WORK TASK
Retype the text read from each page of the material below, line for line, and leave the pictures out of your answer.

MATERIAL PROVIDED
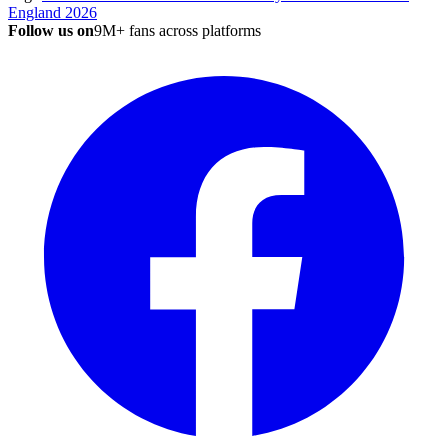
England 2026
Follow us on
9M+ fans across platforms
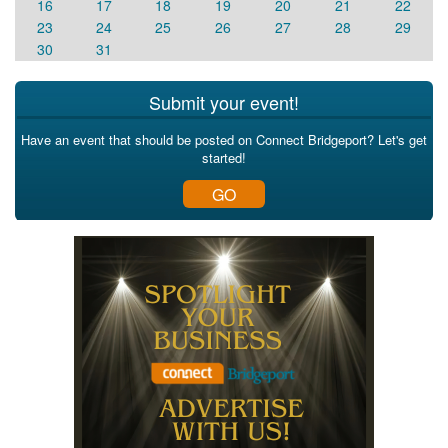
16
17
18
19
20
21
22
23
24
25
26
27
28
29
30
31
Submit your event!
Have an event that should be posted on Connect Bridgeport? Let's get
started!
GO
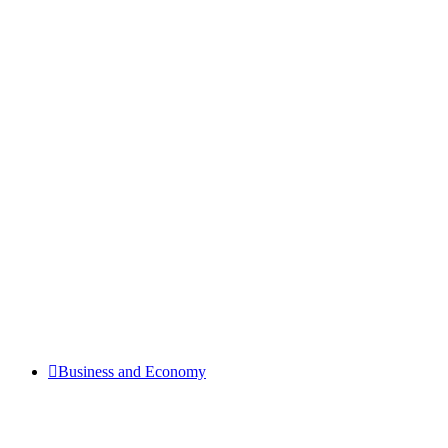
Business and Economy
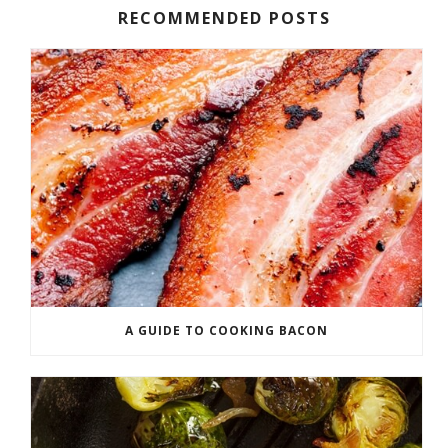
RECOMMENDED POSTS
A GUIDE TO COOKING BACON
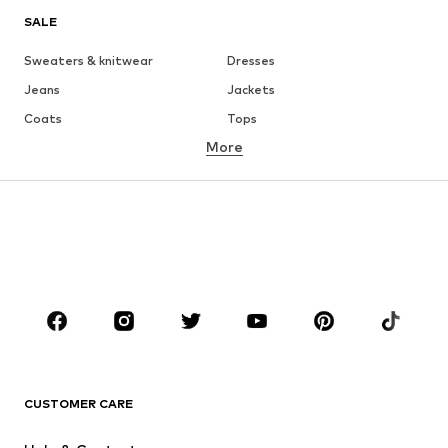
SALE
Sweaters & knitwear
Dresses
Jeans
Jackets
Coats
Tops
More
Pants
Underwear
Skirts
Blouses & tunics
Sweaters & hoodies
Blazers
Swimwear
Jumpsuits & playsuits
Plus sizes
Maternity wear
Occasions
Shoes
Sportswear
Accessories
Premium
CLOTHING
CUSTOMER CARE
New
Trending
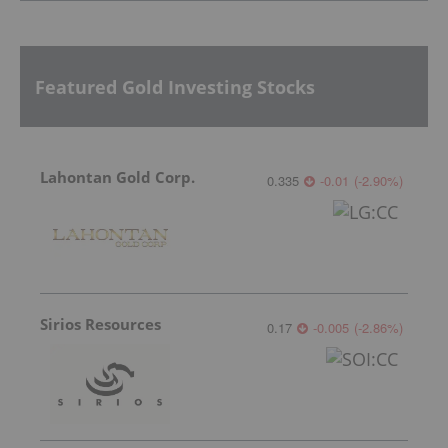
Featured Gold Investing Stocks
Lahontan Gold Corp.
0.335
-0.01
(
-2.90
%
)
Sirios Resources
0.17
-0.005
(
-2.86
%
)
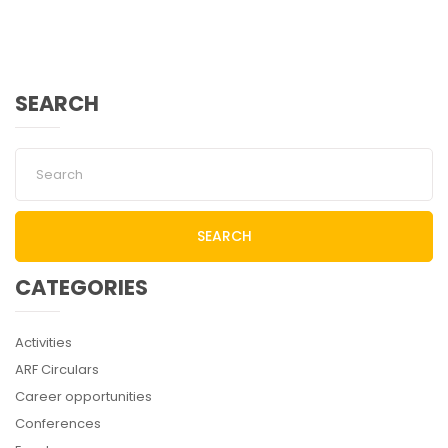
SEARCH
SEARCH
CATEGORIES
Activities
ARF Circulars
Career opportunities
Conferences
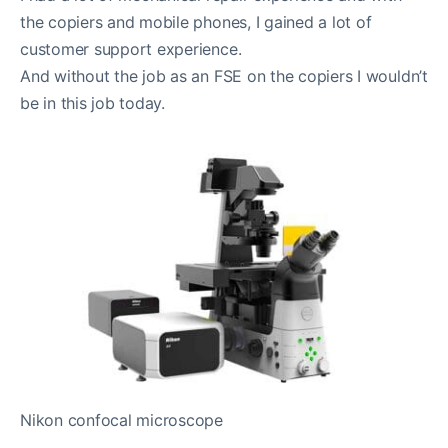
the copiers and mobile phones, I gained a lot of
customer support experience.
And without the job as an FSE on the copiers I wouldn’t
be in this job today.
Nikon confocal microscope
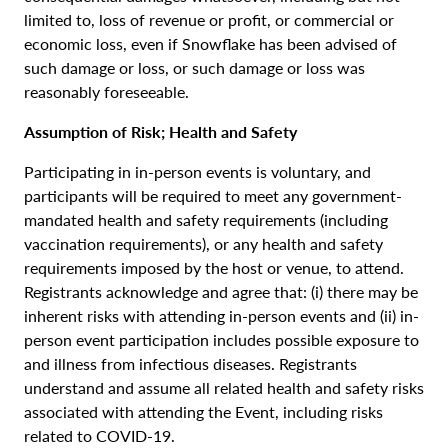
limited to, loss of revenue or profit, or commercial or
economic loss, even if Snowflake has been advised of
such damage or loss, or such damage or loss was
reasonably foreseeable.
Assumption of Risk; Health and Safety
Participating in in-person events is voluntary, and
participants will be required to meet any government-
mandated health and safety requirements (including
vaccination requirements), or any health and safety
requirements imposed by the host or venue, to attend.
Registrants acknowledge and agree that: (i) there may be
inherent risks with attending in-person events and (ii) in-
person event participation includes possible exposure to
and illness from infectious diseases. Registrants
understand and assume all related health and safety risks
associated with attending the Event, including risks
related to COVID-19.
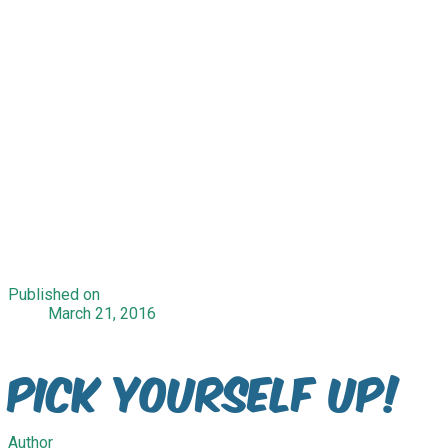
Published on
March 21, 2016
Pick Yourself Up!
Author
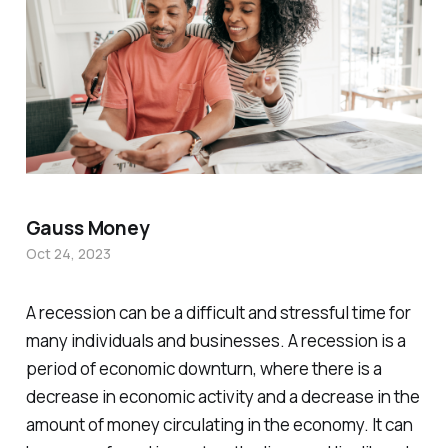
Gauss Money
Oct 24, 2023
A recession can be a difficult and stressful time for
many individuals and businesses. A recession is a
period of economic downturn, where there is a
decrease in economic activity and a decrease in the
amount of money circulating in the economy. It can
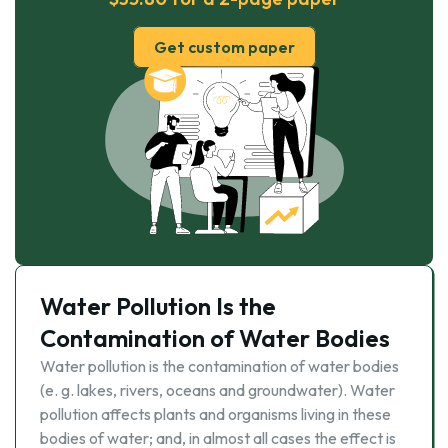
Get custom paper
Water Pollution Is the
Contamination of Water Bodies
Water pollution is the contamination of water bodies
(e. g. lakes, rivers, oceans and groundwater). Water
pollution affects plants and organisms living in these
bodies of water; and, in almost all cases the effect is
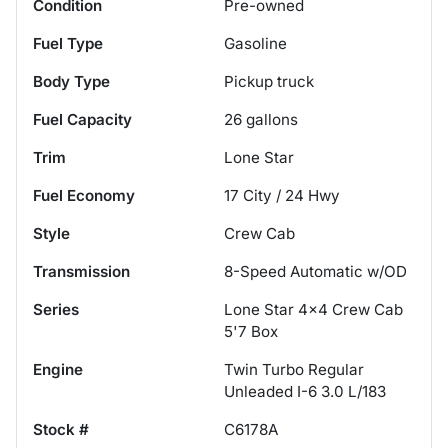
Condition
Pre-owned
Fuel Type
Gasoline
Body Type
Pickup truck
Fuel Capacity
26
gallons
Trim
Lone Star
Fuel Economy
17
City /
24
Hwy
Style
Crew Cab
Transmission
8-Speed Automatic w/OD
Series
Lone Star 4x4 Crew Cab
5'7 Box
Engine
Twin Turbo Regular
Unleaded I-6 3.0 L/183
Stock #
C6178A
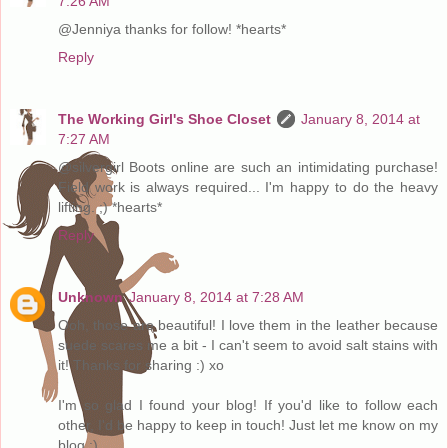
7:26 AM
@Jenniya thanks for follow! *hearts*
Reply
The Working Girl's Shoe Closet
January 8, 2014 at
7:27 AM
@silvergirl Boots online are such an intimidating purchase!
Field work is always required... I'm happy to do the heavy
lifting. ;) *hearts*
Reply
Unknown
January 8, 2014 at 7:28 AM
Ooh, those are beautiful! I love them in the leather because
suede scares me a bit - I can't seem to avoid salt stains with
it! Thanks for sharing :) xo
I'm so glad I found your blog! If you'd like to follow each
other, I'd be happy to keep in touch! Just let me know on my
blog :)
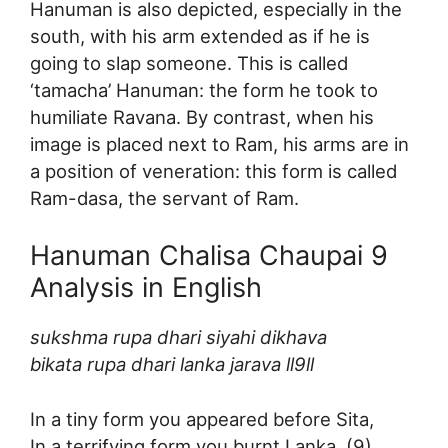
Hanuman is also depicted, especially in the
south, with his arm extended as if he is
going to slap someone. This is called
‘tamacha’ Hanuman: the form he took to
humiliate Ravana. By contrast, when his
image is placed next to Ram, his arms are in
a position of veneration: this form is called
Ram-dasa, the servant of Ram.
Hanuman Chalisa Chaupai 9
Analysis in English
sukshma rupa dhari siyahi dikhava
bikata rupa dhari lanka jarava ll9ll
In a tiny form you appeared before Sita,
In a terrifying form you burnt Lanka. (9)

EXERCISE SOLUTION
England 2026
Follow us on
9M+ fans across platforms
16
17
18
19
20
21
22
23
24
25
26
27
28
29
30
31
Submit your event!
Have an event that should be posted on Connect Bridgeport? Let's get
started!
GO
Business and Economy
RECOMMENDED POSTS
A GUIDE TO COOKING BACON
SALE
Sweaters & knitwear
Dresses
Jeans
Jackets
Coats
Tops
More
Pants
Underwear
Skirts
Blouses & tunics
Sweaters & hoodies
Blazers
Swimwear
Jumpsuits & playsuits
Plus sizes
Maternity wear
Occasions
Shoes
Sportswear
Accessories
Premium
CLOTHING
CUSTOMER CARE
New
Trending
Featured Gold Investing Stocks
Lahontan Gold Corp.
0.335
-0.01
(
-2.90
%
)
Sirios Resources
0.17
-0.005
(
-2.86
%
)
SEARCH
SEARCH
CATEGORIES
Activities
ARF Circulars
Career opportunities
Conferences
the copiers and mobile phones, I gained a lot of
customer support experience.
And without the job as an FSE on the copiers I wouldn’t
be in this job today.
Nikon confocal microscope
limited to, loss of revenue or profit, or commercial or
economic loss, even if Snowflake has been advised of
such damage or loss, or such damage or loss was
reasonably foreseeable.
Assumption of Risk; Health and Safety
Participating in in-person events is voluntary, and
participants will be required to meet any government-
mandated health and safety requirements (including
vaccination requirements), or any health and safety
requirements imposed by the host or venue, to attend.
Registrants acknowledge and agree that: (i) there may be
inherent risks with attending in-person events and (ii) in-
person event participation includes possible exposure to
and illness from infectious diseases. Registrants
understand and assume all related health and safety risks
associated with attending the Event, including risks
related to COVID-19.
Published on
March 21, 2016
Pick Yourself Up!
Author
Gauss Money
Oct 24, 2023
A recession can be a difficult and stressful time for
many individuals and businesses. A recession is a
period of economic downturn, where there is a
decrease in economic activity and a decrease in the
amount of money circulating in the economy. It can
Get custom paper
Water Pollution Is the
Contamination of Water Bodies
Water pollution is the contamination of water bodies
(e. g. lakes, rivers, oceans and groundwater). Water
pollution affects plants and organisms living in these
bodies of water; and, in almost all cases the effect is
Condition
Pre-owned
Fuel Type
Gasoline
Body Type
Pickup truck
Fuel Capacity
26
gallons
Trim
Lone Star
Fuel Economy
17
City /
24
Hwy
Style
Crew Cab
Transmission
8-Speed Automatic w/OD
Series
Lone Star 4x4 Crew Cab
5'7 Box
Engine
Twin Turbo Regular
Unleaded I-6 3.0 L/183
Stock #
C6178A
7:26 AM
@Jenniya thanks for follow! *hearts*
Reply
The Working Girl's Shoe Closet
January 8, 2014 at
7:27 AM
@silvergirl Boots online are such an intimidating purchase!
Field work is always required... I'm happy to do the heavy
lifting. ;) *hearts*
Reply
Unknown
January 8, 2014 at 7:28 AM
Ooh, those are beautiful! I love them in the leather because
suede scares me a bit - I can't seem to avoid salt stains with
it! Thanks for sharing :) xo
I'm so glad I found your blog! If you'd like to follow each
other, I'd be happy to keep in touch! Just let me know on my
blog :)
Hanuman is also depicted, especially in the
south, with his arm extended as if he is
going to slap someone. This is called
‘tamacha’ Hanuman: the form he took to
humiliate Ravana. By contrast, when his
image is placed next to Ram, his arms are in
a position of veneration: this form is called
Ram-dasa, the servant of Ram.
Hanuman Chalisa Chaupai 9
Analysis in English
sukshma rupa dhari siyahi dikhava
bikata rupa dhari lanka jarava ll9ll
In a tiny form you appeared before Sita,
In a terrifying form you burnt Lanka. (9)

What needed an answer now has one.